Guiné 63/74 - P10921: Blogoterapia (220): Tempo que não foi tempo (António Eduardo Ferreira)

1. Em mensagem do dia 6 de Janeiro de 2013, o nosso camarada António Eduardo Ferreira (ex-1.º Cabo Condutor Auto da CART 3493/BART 3873, MansamboFá Mandinga e Bissau, 1972/74) enviou-nos um texto com o título que se segue:


Tempo que não foi tempo

Sem guerra! Teria sido tempo; de esperança, de amar, de rir, chorar, mas pensar sempre mais além… Aquele foi tempo que não foi tempo… porque a guerra não deixou. Foi o camarada, o amigo, que morreu ali ao nosso lado, o outro a quem a mina que ele próprio acionou, ao explodir, deixou marcas para o resto da vida, as físicas e as outras!… Aquela que tendo sido mãe, não foi esposa, a criança soube que teve pai porque outros lhe disseram. Tempo que não foi tempo!...

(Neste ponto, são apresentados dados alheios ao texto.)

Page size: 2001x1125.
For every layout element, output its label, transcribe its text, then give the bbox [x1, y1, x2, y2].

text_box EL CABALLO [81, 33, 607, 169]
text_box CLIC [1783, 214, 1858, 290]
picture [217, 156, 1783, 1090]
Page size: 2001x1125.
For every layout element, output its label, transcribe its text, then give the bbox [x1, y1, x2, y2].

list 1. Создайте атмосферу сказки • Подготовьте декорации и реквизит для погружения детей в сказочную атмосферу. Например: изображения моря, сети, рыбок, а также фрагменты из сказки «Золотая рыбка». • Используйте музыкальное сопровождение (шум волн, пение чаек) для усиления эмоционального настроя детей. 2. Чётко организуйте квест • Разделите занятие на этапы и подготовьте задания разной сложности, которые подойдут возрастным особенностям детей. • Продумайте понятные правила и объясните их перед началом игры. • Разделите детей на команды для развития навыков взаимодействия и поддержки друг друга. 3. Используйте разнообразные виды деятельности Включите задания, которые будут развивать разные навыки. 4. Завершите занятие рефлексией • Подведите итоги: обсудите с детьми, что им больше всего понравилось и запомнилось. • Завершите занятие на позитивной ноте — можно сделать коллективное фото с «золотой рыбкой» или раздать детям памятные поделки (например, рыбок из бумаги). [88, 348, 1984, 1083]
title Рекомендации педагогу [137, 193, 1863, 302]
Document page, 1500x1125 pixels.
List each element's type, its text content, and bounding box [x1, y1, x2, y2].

Também aquele que um dia regressou, mas que não tivera tido tempo para ver o filho nascer, dar os primeiros passos, aprender a dizer mamã, mas também papá. Ao chegar com uma vontade enorme de o beijar, viu o filho fugir com medo, chorando agarrado à mãe. Consequências de um tempo. Que não foi tempo!... 

Aquela mãe, que um dia viu o filho partir para a guerra e não mais o voltou a ver, a quem a dor e a tristeza jamais deixaram só. Também para essa mãe, o tempo, passou a ser outro tempo.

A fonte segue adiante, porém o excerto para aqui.